Required work: Return only the stretch of the material below that begins with the line containing "[114,306,127,318] -[] ->" and ends with the line containing "[241,306,254,318] -[] ->", exactly; both of those lines belong to it.

Available data:
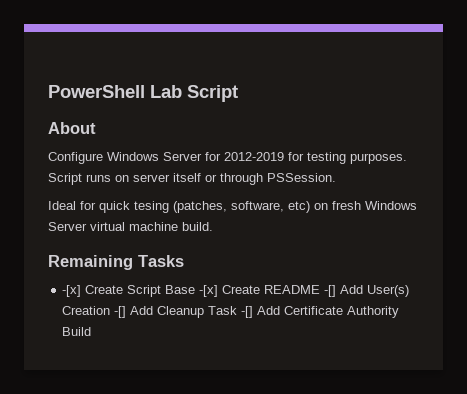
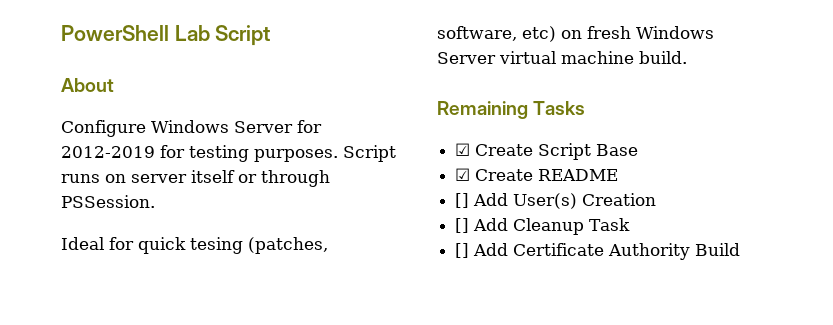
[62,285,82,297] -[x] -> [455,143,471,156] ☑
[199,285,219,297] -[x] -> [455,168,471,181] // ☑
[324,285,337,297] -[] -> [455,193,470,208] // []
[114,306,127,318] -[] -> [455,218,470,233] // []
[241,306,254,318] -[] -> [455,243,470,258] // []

==

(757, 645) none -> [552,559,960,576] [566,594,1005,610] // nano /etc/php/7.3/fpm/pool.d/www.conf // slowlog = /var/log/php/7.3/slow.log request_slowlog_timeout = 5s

Completed task:
[114,306,127,318] -[] -> [455,218,470,233] // []
[241,306,254,318] -[] -> [455,243,470,258] // []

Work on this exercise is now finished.